Problem statement. Reproduce the listing below word for word, from its first line through the line containing "és Andalúzia követi".

Data.
------------------------------------------------

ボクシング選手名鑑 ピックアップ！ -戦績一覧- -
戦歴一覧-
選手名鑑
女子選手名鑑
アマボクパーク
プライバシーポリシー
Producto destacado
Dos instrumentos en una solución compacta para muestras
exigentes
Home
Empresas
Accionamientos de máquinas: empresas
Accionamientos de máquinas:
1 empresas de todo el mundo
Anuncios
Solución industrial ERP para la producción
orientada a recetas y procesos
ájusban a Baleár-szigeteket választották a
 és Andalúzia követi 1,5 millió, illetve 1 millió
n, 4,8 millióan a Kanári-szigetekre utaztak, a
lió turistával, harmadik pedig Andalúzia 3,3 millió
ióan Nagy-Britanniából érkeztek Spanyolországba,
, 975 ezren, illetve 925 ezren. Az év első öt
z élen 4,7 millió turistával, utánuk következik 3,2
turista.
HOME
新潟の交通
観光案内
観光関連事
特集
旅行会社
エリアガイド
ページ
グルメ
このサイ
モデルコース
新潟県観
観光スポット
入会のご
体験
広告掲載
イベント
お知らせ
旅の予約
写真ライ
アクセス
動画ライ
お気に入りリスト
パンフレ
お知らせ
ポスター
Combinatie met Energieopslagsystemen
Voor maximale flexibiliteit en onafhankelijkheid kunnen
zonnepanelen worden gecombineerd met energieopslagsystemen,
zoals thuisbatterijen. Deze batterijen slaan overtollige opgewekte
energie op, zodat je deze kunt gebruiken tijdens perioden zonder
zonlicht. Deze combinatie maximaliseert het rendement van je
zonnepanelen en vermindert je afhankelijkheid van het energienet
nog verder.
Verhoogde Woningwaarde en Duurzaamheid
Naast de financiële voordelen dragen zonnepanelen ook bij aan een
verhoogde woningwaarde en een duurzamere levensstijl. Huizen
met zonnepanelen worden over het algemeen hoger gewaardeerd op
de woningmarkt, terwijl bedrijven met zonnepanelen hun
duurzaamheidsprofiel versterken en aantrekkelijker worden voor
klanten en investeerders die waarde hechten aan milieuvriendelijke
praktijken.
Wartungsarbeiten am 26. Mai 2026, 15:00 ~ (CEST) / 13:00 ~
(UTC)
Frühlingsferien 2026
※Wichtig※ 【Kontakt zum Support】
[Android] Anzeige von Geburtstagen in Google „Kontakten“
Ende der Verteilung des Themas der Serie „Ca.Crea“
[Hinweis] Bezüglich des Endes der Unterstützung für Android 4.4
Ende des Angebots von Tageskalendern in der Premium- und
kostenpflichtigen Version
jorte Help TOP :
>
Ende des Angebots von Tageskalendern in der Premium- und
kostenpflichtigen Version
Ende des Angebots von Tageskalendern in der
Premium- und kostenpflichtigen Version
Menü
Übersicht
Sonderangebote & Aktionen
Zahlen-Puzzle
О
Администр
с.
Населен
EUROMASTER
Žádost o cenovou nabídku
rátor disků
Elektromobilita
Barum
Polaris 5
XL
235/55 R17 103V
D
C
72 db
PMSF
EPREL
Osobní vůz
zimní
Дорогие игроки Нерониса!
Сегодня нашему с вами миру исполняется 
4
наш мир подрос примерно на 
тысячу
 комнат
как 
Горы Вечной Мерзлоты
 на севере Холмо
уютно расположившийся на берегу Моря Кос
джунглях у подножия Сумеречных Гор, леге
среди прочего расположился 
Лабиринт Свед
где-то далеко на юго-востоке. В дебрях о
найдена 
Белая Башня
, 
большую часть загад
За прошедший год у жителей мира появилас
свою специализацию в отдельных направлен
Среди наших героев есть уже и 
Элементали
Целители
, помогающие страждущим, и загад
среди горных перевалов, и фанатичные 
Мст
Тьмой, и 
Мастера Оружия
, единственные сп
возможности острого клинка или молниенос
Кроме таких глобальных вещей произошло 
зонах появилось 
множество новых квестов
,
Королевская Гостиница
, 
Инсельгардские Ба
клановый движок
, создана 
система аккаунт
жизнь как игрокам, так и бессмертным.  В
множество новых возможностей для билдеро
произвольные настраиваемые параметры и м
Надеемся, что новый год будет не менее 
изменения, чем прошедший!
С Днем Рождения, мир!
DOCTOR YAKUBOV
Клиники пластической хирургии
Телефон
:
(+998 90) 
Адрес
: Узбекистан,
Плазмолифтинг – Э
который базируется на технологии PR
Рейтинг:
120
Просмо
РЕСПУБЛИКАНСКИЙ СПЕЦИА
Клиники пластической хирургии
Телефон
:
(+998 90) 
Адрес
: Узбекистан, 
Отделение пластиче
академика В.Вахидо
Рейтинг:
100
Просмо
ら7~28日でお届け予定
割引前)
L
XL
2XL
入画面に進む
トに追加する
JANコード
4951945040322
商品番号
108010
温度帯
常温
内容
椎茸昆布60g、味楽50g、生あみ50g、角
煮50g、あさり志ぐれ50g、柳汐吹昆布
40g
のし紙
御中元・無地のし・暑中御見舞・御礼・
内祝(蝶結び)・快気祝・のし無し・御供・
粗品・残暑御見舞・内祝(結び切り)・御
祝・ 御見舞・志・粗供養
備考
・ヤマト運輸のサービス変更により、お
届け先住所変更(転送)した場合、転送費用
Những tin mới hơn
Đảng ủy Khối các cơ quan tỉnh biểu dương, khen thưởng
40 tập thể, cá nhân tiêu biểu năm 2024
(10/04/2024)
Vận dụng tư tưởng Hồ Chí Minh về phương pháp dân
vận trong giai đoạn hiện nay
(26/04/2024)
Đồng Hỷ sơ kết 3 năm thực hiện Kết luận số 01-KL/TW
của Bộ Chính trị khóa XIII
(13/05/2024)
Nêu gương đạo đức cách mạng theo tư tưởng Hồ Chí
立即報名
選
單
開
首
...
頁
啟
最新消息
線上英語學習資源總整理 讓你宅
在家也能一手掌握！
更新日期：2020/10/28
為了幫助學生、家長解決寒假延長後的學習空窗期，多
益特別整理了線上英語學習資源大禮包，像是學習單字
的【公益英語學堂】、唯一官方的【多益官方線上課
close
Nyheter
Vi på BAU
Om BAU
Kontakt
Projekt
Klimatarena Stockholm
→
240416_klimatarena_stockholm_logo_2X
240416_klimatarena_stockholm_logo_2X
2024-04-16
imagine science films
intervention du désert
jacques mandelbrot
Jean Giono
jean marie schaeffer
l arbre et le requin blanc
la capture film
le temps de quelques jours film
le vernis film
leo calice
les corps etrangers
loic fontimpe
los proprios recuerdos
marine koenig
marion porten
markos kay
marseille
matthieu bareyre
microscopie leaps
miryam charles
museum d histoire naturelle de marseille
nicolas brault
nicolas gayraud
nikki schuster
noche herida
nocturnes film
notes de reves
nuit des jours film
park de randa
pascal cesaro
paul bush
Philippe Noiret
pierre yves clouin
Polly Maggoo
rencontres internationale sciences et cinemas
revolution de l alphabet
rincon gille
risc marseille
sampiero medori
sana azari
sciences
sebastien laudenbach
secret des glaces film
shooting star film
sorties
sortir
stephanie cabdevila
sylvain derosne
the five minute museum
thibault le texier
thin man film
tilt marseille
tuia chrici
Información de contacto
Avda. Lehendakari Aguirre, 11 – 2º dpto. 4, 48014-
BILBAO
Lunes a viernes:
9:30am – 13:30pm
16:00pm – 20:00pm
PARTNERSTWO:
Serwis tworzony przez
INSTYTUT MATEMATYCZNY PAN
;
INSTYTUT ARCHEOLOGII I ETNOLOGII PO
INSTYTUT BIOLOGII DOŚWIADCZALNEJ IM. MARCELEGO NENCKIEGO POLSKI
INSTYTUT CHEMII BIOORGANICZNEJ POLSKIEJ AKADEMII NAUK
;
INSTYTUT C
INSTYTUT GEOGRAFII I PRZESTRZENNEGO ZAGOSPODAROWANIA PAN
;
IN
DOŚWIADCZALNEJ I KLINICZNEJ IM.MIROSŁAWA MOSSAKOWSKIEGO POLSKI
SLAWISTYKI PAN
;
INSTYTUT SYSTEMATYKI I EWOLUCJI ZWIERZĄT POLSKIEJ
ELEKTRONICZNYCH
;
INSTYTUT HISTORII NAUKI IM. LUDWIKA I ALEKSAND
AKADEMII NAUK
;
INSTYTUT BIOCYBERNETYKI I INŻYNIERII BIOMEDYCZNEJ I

------------------------------------------------

Task result.
ボクシング選手名鑑 ピックアップ！ -戦績一覧- -
戦歴一覧-
選手名鑑
女子選手名鑑
アマボクパーク
プライバシーポリシー
Producto destacado
Dos instrumentos en una solución compacta para muestras
exigentes
Home
Empresas
Accionamientos de máquinas: empresas
Accionamientos de máquinas:
1 empresas de todo el mundo
Anuncios
Solución industrial ERP para la producción
orientada a recetas y procesos
ájusban a Baleár-szigeteket választották a
 és Andalúzia követi 1,5 millió, illetve 1 millió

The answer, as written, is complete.